There are a whole bunch of other offices and bureaus that will think they, too, have a stake in who is the boss, and want to keep new bosses out of their knickers. Somehow, they didn’t make it into the report. This includes a senior level official with pieces of the existing portfolio – the Undersecretary of State for Civilian Security Democracy and Human Rights. And under them the vastly underpowered Bureau for Complex Stabilization Operations (CSO) at State.
Pity the poor consumer of all this in a crisis. I can just see the food fight that will erupt when someone tries to make this actually work.
The problems at the State Department go a lot deeper than this report discusses. Until they are fixed, every report like this will just expand the Rube Goldberg architecture of ineptitude at State. The DoD will expand its role and responsibility even more, as the “can do” institution that has not been able to “do” for more than 40 years.
Fundamentally, the State Department does not respect planning and does not know how to do it. Planning – strategic and resources (people and money) is not what Foreign Service Officers are taught. Nor are they rewarded for it as they move up the hierarchy. DoD is a planning organization; State is not.

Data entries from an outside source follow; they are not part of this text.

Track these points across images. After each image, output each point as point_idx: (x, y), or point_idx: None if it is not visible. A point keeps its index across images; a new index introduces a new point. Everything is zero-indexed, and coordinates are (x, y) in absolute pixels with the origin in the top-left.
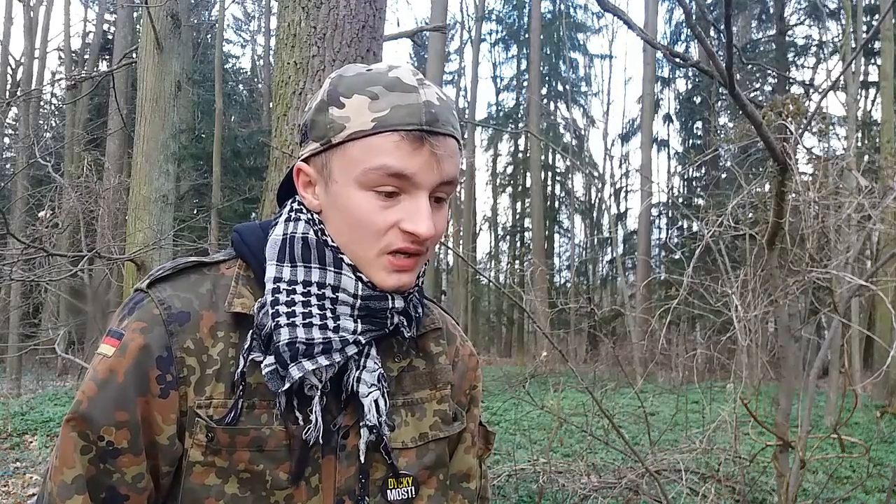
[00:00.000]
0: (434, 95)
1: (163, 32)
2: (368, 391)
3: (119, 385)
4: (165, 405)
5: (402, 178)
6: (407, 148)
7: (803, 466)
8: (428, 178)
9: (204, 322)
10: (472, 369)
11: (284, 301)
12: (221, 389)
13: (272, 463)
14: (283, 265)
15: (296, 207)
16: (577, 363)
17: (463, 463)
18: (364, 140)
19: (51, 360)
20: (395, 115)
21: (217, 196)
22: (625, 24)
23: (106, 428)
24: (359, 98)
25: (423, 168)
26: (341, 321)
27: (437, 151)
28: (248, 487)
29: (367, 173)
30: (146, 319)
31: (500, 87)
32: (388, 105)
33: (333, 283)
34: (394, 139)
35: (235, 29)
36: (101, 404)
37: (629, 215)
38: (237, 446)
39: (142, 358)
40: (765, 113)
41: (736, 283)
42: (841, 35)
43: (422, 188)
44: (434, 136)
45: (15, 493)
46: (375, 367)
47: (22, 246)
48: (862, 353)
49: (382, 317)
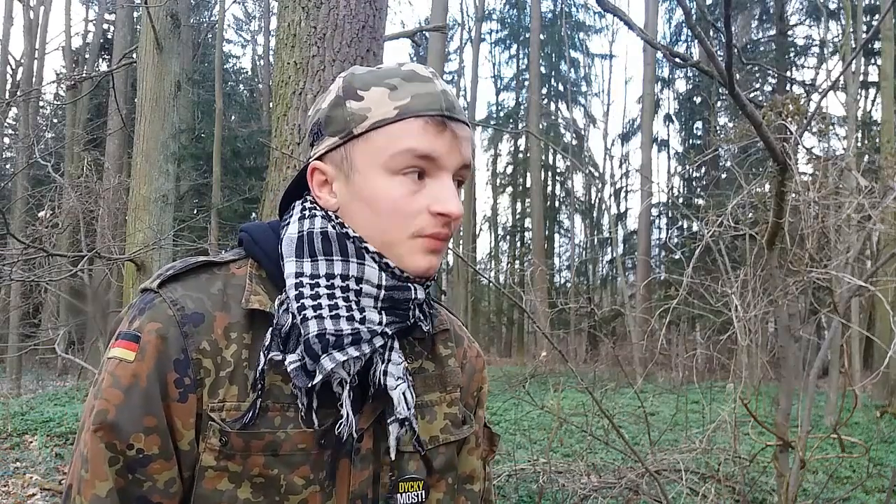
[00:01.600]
0: (450, 90)
1: (162, 32)
2: (396, 384)
3: (144, 390)
4: (184, 410)
5: (429, 159)
6: (432, 131)
7: (803, 466)
8: (452, 159)
9: (217, 323)
10: (479, 371)
11: (309, 294)
12: (234, 392)
13: (286, 467)
14: (303, 260)
15: (308, 206)
16: (577, 363)
17: (467, 465)
18: (388, 127)
19: (51, 360)
20: (418, 103)
21: (217, 196)
22: (625, 25)
23: (135, 435)
24: (377, 90)
25: (448, 149)
26: (367, 313)
27: (458, 134)
28: (262, 492)
29: (395, 157)
30: (160, 320)
31: (501, 86)
32: (408, 94)
33: (357, 274)
34: (419, 123)
35: (235, 29)
36: (128, 411)
37: (629, 215)
38: (252, 451)
39: (161, 361)
40: (765, 113)
41: (736, 283)
42: (841, 35)
43: (446, 169)
44: (454, 121)
45: (15, 493)
46: (401, 360)
47: (22, 246)
48: (862, 353)
49: (405, 308)
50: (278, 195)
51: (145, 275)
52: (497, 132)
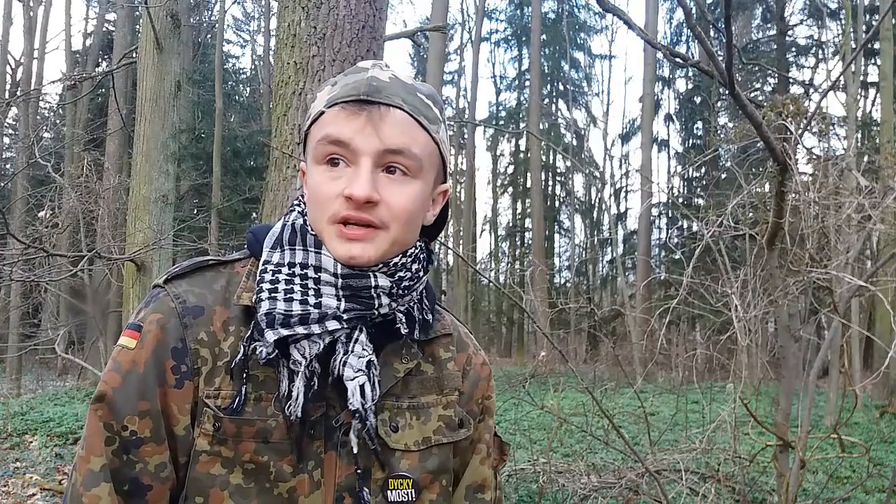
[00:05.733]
0: (386, 76)
1: (163, 32)
2: (354, 375)
3: (141, 375)
4: (181, 395)
5: (341, 144)
6: (344, 115)
7: (803, 466)
8: (366, 143)
9: (217, 316)
10: (484, 379)
11: (269, 280)
12: (229, 381)
13: (276, 455)
14: (273, 251)
15: (295, 203)
16: (577, 363)
17: (478, 474)
18: (319, 119)
19: (51, 360)
20: (342, 91)
21: (217, 196)
22: (625, 24)
23: (130, 417)
24: (325, 88)
25: (359, 133)
26: (324, 299)
27: (376, 116)
28: (253, 478)
29: (317, 147)
30: (162, 311)
31: (502, 87)
32: (340, 86)
33: (315, 263)
34: (335, 111)
35: (235, 29)
36: (124, 394)
37: (629, 215)
38: (243, 437)
39: (159, 349)
40: (765, 113)
41: (736, 283)
42: (841, 35)
43: (361, 154)
44: (372, 105)
45: (15, 493)
46: (365, 353)
47: (22, 246)
48: (862, 353)
49: (367, 296)
50: (278, 195)
51: (145, 275)
52: (498, 132)
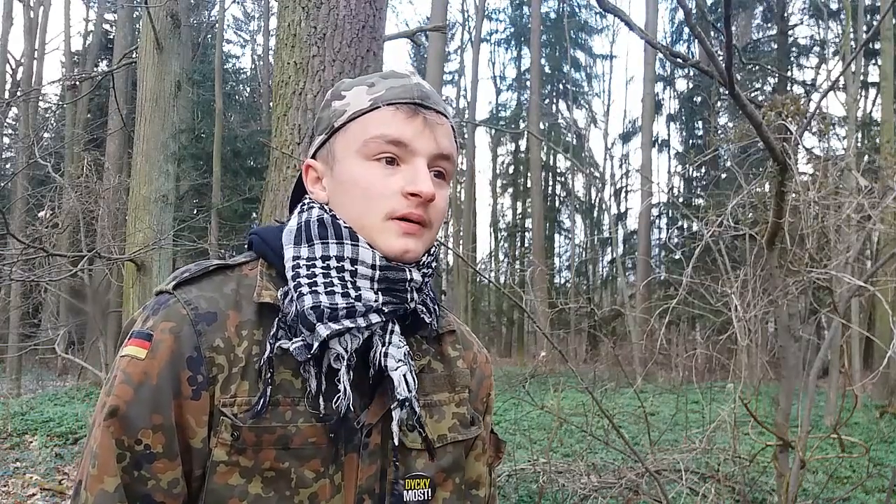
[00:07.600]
0: (425, 84)
1: (163, 32)
2: (397, 365)
3: (154, 387)
4: (198, 407)
5: (400, 144)
6: (402, 117)
7: (803, 466)
8: (424, 145)
9: (230, 321)
10: (487, 377)
11: (305, 274)
12: (246, 387)
13: (297, 461)
14: (300, 246)
15: (307, 202)
16: (576, 363)
17: (473, 470)
18: (363, 117)
19: (51, 360)
20: (390, 93)
21: (217, 196)
22: (625, 25)
23: (144, 431)
24: (358, 88)
25: (419, 135)
26: (362, 292)
27: (431, 121)
28: (272, 487)
29: (367, 143)
30: (174, 319)
31: (503, 87)
32: (383, 87)
33: (351, 255)
34: (390, 110)
35: (235, 29)
36: (137, 407)
37: (629, 215)
38: (263, 445)
39: (173, 359)
40: (765, 113)
41: (736, 283)
42: (841, 35)
43: (419, 154)
44: (427, 109)
45: (15, 493)
46: (402, 344)
47: (22, 246)
48: (862, 353)
49: (402, 289)
50: (278, 195)
51: (145, 275)
52: (498, 132)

More money for diplomacy and more diplomats, both of which have been provided in abundance over the past 20 years, will not make up for this dysfunctionality, will not prop up this critical element in the toolkit of US statecraft.
Some really talented, wonderful people work in this institution. They are not well-served by this kind of throw-away report. The ad hoc changes the Afghanistan report proposes will not make the next evacuation better organized or more effective. That evacuation will create new lessons learned, and another report.
The sword will continue to be unsheathed in the absence of a strong civilian alternative. And nobody, least of all this latest review group, will raise the question of why we keep throwing the US military and its civilians into such hopeless quagmires.
Reminds me of Cyrus the Great who used diplomacy, more than force of arms, to establish the Persian Empire, the largest known until his time ~ 500BC
While I am not surprised by your description of the state of our government, I find it deeply discouraging. Where, on the surface, those on both sides of the aisle point shakey and accusatory fingers at the other side, it seems the problem is far deeper into the systematic structures of too many departments doing jobs that are too similar and each claiming top dog in the fight. I agree sometimes with the idea on the conservative side of the aisle that government is too big. But it might seem conservatives just want to get rid of programs that help people like welfare, or food stamps what they really should be looking at are agencies that are doing work of other agencies -- the massive art of bureaucratic double and triple dipping. But no one thinks about that kind of stuff. It's not good campaign fodder. So the mess continues.